Brian and Nate had let Marty hang out with them at lunch right from the beginning, but the relationship was still new and he didn’t want to jeopardize it over something so stupid.
When Nate and Brian started talking about the haunted house, Marty was silent.
“You’re not scared of a haunted house, are you Marty?” taunted Brian.
“No, guys. We’re just a little too old for ghost stories. It’s just an old house.” His reserved tone told them otherwise.
“Just an old haunted house,” Nate added.
“It’s not haunted.” Marty didn’t sound like he believed it.
“No?” said Brian, ”I dare you to go in there.”
Marty knew he was screwed.
That’s how they ended up in front of the house at sundown on the Tuesday before Halloween. They stood on the corner of 13th and Switch and proclaimed it creepy as ever. Ancient trees loomed over the derelict structure, set back from the road just enough to leave most of it to the imagination.
“You guys coming?” Marty asked, heading for the front door.

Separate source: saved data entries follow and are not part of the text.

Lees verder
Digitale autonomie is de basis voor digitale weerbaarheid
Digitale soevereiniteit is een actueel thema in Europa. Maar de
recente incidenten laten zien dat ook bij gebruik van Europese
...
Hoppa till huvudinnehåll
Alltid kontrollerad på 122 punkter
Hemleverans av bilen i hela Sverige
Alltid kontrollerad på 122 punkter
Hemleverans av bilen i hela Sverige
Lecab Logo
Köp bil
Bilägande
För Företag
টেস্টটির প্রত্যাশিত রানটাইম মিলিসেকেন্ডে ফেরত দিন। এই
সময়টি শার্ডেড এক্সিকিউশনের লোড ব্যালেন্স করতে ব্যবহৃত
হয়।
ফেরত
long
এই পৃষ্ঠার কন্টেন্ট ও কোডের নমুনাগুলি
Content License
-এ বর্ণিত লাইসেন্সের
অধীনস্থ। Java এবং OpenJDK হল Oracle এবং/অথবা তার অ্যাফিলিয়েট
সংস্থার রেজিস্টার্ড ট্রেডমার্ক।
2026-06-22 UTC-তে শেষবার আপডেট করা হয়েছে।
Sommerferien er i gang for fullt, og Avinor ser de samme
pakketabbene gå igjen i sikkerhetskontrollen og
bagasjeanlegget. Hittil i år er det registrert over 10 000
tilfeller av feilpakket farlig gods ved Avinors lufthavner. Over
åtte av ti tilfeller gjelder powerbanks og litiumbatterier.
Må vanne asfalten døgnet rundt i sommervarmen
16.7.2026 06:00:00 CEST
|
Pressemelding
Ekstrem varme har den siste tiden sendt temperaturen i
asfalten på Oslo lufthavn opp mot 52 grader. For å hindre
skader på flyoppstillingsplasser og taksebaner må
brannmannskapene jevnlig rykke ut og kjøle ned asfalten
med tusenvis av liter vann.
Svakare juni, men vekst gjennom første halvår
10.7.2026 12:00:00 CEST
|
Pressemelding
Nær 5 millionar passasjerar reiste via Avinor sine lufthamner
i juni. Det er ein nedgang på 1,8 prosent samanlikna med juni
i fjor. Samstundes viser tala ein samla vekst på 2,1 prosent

Brian and Nate exchanged a look of surprise, then followed Marty as he strode up the porch steps and pushed open the door.
Nate and Brian hesitated at the threshold, watching Marty fade into the darkness of the living room. Their bladders shrunk when a specter glided toward Marty and a wavering voice called out, “Mmmaaaaarrrty.”
The last thing both boys heard as they ran screaming from the porch was Marty’s cheerful voice.
“Hi, Grandma. I brought some friends.”